Here's how the mouse would tell it: I padded into a room and was shocked. Then I tiptoed into a different room. I was shocked there, too.
But only of those mouse memories is real. The other is the invention of MIT scientists. But to the mouse, both the memories are just as true.
A team of scientists under Susumu Tonegawa at the Massachusetts Institute of Technology has created false memories in mice, a feat that puts renewed attention on the foibles of human memory, an unreliable resource often called upon as a final arbiter in critical, sometimes life-or-death, situations, including trials that hinge on eyewitness statements.
“Our data demonstrate that it is possible to generate an internally represented and behaviorally expressed fear memory via artificial means,” the authors write in the paper, published in Nature.
But where those engrams are in the brain has been unclear: are those engrams spread across the brain, forming a brain-wide network of memory creation, or are engrams stored in just one region?
That region, researchers have proposed, could be the hippocampus, a small area shaped like a ram’s horn and tucked snugly at the brain’s bottom-middle.
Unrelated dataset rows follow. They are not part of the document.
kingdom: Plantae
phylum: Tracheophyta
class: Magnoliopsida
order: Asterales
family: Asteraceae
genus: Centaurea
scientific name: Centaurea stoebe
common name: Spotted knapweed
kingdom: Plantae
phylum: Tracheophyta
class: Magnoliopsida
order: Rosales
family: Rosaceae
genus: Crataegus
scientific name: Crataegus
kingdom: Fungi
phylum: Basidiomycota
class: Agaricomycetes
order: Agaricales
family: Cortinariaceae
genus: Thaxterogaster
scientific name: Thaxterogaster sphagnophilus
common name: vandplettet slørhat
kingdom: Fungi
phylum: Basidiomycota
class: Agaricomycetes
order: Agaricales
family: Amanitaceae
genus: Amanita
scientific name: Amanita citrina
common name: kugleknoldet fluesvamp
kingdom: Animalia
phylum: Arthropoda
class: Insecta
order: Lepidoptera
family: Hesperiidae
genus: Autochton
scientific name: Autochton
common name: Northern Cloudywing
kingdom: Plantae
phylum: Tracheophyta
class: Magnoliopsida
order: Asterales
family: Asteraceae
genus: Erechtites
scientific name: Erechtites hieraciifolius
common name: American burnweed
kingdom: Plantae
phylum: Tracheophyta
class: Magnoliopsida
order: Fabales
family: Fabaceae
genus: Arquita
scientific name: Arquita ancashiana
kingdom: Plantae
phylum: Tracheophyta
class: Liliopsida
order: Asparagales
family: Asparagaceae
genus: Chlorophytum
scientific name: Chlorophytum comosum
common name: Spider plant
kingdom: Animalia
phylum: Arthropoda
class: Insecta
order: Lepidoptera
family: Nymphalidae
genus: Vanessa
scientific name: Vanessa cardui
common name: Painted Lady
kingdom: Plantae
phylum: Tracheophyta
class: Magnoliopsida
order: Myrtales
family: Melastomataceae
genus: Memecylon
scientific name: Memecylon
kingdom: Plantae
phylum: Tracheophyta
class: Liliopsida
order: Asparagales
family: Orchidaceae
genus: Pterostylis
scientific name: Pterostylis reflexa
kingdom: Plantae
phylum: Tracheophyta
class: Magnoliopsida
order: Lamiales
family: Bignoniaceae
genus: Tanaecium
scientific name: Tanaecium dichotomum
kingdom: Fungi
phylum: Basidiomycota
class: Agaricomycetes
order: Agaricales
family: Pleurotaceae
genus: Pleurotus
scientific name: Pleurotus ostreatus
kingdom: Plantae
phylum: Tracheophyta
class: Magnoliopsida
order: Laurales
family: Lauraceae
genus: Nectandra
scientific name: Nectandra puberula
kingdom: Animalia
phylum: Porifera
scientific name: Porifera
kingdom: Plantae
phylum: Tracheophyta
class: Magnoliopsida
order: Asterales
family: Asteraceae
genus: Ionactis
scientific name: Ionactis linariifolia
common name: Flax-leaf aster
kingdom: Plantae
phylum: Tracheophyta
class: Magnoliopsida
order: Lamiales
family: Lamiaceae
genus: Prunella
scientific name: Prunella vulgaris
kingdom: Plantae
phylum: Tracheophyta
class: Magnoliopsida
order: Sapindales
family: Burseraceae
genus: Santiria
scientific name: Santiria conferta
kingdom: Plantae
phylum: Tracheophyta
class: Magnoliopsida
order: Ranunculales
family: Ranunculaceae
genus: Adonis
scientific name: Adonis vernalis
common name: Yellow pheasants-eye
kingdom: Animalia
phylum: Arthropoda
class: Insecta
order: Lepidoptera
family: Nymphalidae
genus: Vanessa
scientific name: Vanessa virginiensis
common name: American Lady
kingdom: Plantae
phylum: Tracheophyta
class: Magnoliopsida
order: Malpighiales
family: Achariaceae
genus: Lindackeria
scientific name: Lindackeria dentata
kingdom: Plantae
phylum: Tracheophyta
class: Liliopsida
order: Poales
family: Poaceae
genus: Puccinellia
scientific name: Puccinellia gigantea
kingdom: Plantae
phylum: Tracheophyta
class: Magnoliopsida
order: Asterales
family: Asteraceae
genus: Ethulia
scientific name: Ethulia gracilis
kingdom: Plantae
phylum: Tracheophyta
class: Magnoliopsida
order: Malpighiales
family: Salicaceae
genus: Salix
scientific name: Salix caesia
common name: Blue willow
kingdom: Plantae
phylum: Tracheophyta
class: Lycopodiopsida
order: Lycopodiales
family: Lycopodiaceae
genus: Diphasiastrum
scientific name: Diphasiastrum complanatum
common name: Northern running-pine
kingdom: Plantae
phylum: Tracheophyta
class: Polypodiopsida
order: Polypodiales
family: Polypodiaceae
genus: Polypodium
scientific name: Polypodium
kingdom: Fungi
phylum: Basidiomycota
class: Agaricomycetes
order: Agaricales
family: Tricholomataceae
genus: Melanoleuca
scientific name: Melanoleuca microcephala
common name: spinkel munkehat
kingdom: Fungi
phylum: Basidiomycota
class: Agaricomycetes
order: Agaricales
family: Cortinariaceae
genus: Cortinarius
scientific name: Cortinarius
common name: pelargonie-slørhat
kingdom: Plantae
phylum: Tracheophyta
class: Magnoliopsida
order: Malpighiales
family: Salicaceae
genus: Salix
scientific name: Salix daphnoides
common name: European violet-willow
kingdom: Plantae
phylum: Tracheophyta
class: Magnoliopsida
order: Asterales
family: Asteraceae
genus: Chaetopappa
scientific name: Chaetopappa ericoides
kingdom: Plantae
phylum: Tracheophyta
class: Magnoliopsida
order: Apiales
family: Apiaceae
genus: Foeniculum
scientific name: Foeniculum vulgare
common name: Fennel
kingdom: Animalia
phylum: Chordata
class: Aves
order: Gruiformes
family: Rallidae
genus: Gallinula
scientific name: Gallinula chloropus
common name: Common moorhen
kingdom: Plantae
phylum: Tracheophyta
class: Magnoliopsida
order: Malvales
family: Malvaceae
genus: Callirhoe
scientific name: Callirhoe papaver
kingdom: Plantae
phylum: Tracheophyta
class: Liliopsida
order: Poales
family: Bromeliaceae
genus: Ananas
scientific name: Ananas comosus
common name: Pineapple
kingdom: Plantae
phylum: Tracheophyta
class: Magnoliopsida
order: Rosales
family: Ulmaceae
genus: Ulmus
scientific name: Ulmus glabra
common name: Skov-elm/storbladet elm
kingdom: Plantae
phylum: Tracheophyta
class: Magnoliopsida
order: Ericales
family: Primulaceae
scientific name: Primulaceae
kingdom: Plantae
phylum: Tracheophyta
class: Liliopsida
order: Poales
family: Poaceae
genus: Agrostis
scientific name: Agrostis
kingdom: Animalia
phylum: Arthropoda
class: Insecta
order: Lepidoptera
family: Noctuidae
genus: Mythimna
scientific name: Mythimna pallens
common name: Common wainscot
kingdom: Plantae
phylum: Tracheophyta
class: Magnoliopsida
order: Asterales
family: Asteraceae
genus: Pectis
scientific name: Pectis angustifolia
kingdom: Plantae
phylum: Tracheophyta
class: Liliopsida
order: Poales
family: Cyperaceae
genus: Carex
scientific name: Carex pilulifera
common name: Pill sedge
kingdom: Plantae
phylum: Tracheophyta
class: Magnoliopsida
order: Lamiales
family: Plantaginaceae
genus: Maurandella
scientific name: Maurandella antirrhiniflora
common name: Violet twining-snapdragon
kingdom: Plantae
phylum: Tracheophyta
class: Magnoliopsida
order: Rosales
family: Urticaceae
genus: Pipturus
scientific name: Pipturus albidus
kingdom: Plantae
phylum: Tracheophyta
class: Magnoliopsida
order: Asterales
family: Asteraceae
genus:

To prove that engrams are localized to the hippocampus would require showing that it was possible to generate memories from just the activation of specifically targeted hippocampal cells.
In a previous paper, published last year in Nature, the MIT team had begun to prove that point, showing that mice would freeze in fear if scientists artificially reactivated the brain cells associated with a previous experience with electric shocking.
This latest paper, published in Science, builds on that previous work. First, the researchers placed mice in a chamber unfamiliar to the rodents, which were left to explore the space un-shocked. While there, the team labeled neurons in the CA1 region of the mice’s hippocampus with channelrhodopsin-2, a protein that activates neurons when stimulated with light.
The next day, the mice were introduced to a new room. There, the mice were shocked in their feet – and at the same time, the team activated the neurons that had been activated in making the memory of the previous space.
On the third day, the mice were returned to the original room, where the animals froze in terror: the mice had associated the second room’s shock with the visit to the first room, in effect creating an apocryphal memory of a shock delivered in the first room. And the team had been able to identify the specific cells that make up part of an engram for a particular memory and then target those cells to reactive it.
When placed back into the second room, the mice froze similarly. That showed that the two memories were equally real to the mice, though inly one was true.
“Whether it’s a false or genuine memory, the brain’s neural mechanism underlying the recall of the memory is the same,” says Susumu Tonegawa, a professor of biology and neuroscience and co-author on the paper, published in Science, in a release.
Since human memories are more complex than mice memories, the authors said the technology is a long way from the sci-fi applications of memory inducement as imagined in the movies Total Recall or Inception. Still, the research does have bearing on how much confidence should be placed in human memory, which is notoriously often little more than fiction-making, in high stakes situations. And it also opens the floodgates to further research on memory-making that tackles the nuances of how memories, wily-little things, are made, and re-made, and made again.
“Now that we can reactivate and change the contents of memories in the brain, we can begin asking questions that were once the realm of philosophy,” said Steve Ramirez, a graduate student at MIT and a co-author on the paper, in a release. “Are there multiple conditions that lead to the formation of false memories? Can false memories for both pleasurable and aversive events be artificially created?
“These are the once seemingly sci-fi questions that can now be experimentally tackled in the lab,” he said.